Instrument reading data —
- Opening Delimiter -

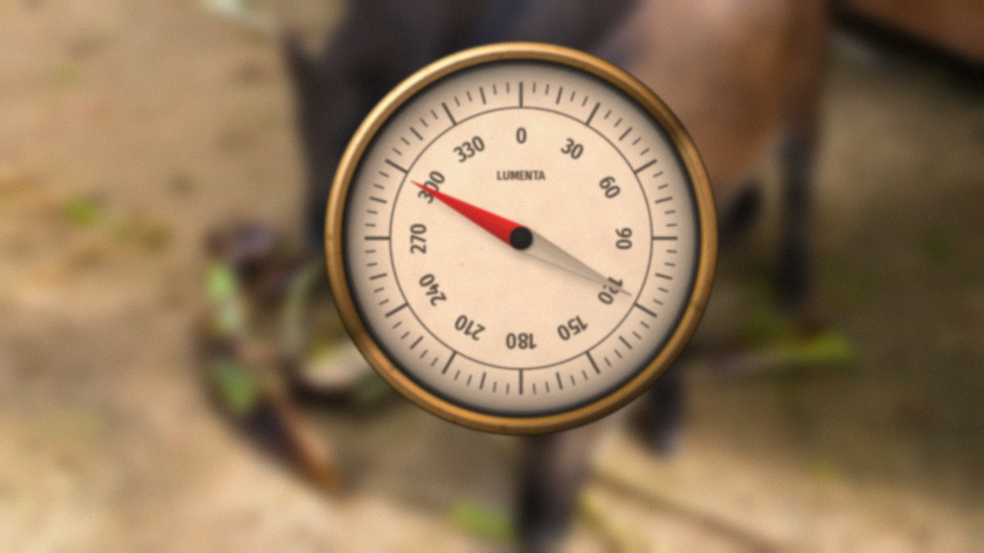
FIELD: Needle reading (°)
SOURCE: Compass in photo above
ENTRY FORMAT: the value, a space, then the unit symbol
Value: 297.5 °
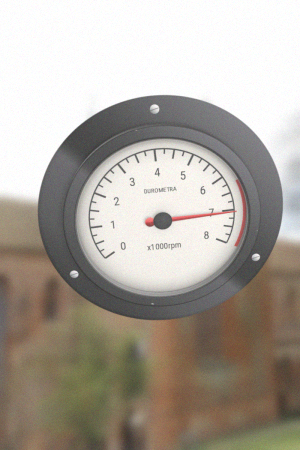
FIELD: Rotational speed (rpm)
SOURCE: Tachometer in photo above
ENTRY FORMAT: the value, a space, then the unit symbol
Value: 7000 rpm
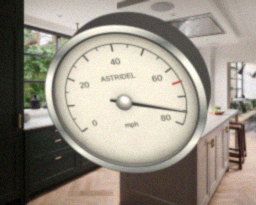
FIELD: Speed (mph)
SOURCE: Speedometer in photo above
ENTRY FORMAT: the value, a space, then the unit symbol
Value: 75 mph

- Closing Delimiter -

WHAT IS EXPECTED — Reproduce all of the data above line for line, leaving out the pictures.

PROBLEM SOLUTION —
FIELD: Needle reading (°)
SOURCE: Compass in photo above
ENTRY FORMAT: the value, a space, then the unit symbol
Value: 297.5 °
FIELD: Rotational speed (rpm)
SOURCE: Tachometer in photo above
ENTRY FORMAT: the value, a space, then the unit symbol
Value: 7000 rpm
FIELD: Speed (mph)
SOURCE: Speedometer in photo above
ENTRY FORMAT: the value, a space, then the unit symbol
Value: 75 mph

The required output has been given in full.